This groups and plots the data comparing the types of transmission used per year so we can see the trend that occured in this aspect.

In [17]:
df_transmission = df.groupby('model_year',)['transmission'].value_counts().reset_index()
df_transmission = df_transmission[df_transmission['model_year'] >= 1995]

In [18]:
fig = px.bar(df_transmission,
             x='model_year',
             y='count',
             color='transmission',
             title='Transmission Type Counts by Model Year',
             barmode='stack')
fig.show()

This groups and plots the data comparing the mean price per model.

In [19]:
avg_price_by_model = df.groupby('model')['price'].mean().reset_index()
avg_price_by_model = avg_price_by_model.sort_values(by='price', ascending=False)
avg_price_by_model

Unnamed: 0,model,price
73,mercedes-benz benze sprinter 2500,34900.000000
14,chevrolet silverado 1500 crew,29099.174917
16,chevrolet silverado 3500hd,25121.658436
48,ford mustang gt coupe 2d,25013.784053
38,ford f150 supercrew cab xlt,24877.960245
...,...,...
68,jeep liberty,5554.005634
81,nissan versa,5249.368613
25,dodge dakota,4990.702479
50,ford taurus,4908.211221


In [20]:
fig = px.bar(avg_price_by_model,
             x='model',
             y='price',
             title='Average Price by Car Model')

fig.show()

This groups and plots the data analysing the trend in price over the years using a line graph.
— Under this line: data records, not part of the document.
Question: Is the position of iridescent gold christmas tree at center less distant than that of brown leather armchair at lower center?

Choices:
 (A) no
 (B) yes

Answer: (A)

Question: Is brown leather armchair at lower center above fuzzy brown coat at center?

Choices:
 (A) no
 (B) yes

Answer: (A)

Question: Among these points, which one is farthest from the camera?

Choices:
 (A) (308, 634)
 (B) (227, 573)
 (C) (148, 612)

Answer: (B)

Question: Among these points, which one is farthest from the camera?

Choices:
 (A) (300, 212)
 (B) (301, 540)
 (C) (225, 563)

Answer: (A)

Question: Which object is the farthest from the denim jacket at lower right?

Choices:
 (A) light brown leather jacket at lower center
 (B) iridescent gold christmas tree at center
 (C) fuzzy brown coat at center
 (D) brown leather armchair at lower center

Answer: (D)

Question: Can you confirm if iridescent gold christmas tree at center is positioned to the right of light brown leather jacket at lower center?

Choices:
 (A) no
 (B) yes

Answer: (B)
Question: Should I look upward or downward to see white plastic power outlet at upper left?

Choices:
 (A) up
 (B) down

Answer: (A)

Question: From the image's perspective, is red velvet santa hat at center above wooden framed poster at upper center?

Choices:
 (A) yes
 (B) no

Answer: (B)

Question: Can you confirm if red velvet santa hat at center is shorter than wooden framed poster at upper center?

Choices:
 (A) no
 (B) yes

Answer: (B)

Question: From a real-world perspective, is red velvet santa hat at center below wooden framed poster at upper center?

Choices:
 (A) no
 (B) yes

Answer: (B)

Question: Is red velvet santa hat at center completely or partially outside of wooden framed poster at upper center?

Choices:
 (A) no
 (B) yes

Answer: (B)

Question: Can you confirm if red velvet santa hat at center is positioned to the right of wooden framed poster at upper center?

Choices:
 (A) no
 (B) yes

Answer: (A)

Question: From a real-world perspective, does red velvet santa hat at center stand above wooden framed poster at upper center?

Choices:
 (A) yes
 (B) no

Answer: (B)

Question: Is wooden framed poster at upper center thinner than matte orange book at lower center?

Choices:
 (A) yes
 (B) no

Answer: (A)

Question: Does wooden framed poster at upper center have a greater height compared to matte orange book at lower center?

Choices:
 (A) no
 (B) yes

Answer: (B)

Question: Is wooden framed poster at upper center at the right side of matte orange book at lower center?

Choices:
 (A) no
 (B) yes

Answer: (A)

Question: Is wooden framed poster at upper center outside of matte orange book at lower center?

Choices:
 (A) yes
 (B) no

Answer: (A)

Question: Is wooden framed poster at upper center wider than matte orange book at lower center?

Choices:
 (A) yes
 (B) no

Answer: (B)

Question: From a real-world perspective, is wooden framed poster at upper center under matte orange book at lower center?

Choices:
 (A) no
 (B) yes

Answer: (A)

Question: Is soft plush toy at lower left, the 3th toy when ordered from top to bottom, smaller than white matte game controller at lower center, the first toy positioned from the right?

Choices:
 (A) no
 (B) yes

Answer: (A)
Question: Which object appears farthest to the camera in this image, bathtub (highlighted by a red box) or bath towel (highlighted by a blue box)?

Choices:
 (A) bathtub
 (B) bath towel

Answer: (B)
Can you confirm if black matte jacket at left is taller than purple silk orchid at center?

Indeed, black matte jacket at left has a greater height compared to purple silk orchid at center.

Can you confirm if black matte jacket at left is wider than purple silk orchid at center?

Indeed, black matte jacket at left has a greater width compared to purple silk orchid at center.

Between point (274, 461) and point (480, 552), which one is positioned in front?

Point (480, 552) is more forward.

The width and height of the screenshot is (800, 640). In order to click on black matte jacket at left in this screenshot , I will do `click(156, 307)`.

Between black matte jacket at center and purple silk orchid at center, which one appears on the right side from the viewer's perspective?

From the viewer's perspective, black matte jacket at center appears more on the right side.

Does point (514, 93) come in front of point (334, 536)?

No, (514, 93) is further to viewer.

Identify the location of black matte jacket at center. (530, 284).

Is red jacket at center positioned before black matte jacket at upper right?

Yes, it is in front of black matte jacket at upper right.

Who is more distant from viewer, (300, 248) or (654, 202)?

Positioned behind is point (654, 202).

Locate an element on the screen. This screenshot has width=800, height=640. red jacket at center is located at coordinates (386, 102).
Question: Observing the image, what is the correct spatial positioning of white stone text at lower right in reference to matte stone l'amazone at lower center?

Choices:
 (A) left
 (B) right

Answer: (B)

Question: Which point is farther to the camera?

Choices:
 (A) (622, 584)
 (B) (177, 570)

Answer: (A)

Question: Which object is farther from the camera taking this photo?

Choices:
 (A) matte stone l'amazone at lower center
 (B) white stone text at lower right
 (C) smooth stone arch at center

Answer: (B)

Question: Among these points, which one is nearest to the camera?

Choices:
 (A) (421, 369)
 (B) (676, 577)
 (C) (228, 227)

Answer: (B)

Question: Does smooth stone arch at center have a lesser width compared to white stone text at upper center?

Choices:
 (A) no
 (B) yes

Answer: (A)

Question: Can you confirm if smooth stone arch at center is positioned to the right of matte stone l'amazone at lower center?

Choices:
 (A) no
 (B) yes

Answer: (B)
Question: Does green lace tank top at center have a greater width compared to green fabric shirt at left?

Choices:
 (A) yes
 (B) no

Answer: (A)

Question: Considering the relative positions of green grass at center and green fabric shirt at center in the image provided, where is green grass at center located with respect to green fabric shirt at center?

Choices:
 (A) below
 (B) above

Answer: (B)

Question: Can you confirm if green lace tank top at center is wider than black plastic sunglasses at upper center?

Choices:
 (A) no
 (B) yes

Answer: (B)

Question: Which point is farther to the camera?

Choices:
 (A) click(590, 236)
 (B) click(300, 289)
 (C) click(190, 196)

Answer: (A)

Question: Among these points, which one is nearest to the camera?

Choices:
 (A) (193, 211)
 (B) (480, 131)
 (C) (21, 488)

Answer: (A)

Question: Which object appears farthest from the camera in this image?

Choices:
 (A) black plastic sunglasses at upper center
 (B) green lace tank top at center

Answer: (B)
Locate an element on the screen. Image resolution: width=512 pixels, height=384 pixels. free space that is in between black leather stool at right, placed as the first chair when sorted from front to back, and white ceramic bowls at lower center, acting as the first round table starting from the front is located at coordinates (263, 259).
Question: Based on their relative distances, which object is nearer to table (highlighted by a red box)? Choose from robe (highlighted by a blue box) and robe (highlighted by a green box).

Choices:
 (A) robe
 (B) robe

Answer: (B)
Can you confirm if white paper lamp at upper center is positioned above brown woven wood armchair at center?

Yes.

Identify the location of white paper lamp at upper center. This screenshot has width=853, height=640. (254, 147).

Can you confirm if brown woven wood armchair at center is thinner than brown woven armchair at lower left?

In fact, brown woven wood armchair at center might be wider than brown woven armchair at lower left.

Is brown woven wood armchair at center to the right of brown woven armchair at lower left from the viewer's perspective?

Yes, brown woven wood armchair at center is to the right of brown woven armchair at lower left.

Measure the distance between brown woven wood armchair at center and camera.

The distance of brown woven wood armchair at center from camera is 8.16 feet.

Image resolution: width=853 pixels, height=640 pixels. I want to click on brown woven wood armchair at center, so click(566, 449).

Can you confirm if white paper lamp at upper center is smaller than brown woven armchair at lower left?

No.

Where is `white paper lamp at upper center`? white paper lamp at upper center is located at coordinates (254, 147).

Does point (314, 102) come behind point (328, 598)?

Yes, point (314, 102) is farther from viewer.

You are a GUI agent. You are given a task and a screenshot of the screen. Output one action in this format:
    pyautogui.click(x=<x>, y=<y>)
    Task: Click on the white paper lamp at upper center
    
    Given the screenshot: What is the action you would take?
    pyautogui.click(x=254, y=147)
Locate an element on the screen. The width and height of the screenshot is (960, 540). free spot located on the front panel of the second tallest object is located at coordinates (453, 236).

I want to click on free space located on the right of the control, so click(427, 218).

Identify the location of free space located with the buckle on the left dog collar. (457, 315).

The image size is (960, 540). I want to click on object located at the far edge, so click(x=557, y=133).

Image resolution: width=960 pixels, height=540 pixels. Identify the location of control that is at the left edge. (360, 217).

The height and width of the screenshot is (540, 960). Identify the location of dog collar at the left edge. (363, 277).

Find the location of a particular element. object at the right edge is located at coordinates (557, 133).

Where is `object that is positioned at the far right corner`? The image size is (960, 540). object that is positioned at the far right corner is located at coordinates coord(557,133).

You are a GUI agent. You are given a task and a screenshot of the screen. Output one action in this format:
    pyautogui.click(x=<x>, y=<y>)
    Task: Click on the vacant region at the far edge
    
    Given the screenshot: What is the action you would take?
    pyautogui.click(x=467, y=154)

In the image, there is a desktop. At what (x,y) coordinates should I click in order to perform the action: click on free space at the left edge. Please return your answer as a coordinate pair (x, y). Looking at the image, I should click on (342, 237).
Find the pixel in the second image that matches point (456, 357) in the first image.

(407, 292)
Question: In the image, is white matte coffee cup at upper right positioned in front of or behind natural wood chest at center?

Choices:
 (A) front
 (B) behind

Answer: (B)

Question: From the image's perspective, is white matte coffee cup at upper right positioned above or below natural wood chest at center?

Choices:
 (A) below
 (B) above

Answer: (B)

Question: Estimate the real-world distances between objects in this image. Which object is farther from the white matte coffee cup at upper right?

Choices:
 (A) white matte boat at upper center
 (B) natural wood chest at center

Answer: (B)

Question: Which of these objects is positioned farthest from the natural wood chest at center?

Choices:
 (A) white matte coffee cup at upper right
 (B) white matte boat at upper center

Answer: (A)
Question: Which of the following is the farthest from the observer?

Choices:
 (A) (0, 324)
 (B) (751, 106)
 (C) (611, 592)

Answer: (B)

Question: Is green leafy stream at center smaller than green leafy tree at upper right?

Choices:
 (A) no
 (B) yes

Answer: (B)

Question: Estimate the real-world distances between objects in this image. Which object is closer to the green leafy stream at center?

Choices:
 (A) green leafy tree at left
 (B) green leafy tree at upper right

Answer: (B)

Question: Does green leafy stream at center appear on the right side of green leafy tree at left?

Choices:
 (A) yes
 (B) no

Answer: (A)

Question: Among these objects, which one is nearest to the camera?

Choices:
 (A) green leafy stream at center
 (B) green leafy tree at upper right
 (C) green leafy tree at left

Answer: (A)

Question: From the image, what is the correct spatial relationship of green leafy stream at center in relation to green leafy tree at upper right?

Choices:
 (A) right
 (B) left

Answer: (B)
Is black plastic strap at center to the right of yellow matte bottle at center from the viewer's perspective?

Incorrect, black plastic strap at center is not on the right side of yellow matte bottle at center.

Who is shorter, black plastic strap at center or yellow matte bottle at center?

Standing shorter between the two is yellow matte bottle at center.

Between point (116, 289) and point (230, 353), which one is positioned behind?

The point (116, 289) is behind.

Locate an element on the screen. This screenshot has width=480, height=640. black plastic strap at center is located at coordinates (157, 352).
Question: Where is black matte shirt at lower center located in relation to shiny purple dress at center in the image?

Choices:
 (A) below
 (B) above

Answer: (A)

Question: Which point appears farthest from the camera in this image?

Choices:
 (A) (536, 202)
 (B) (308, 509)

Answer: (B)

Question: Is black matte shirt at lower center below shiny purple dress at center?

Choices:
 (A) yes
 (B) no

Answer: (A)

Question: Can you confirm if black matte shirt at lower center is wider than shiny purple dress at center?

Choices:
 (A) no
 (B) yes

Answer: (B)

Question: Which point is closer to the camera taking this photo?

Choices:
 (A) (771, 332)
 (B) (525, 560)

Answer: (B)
You can safely conclude that there has been a general inflation of the prices over the years.

In [21]:
df_price_year = df.groupby('model_year')['price'].mean().reset_index()
df_price_year = df_price_year[df_price_year['model_year']>=1974]
df_price_year = df_price_year.sort_values(by = 'model_year')

In [22]:
fig = px.line(df_price_year,
              x='model_year',
              y='price',
              title='Price Inflation Over the Years')
fig.show()

This is a general plot of the data which compares the odometer, price, and condition of the vehicle using a scatterplot.

In [23]:
fig = px.scatter(df, x='odometer', y='price', color='condition',
                 title='Price vs Odometer by Condition',
                 labels={'odometer': 'Mileage', 'price': 'Price ($)'})
fig.show()

This is a general plot of the data showcasing the distribution frequency of the type of vehicle using a histogram.

In [24]:
fig = px.histogram(df, x='type', title='Distribution of Vehicle Types')
fig.show()

Converting the cleaned dataset to a csv file so can be easily used for app.py

In [25]:
df_cleaned = df
df_cleaned.to_csv('cleaned_data.csv', index=False)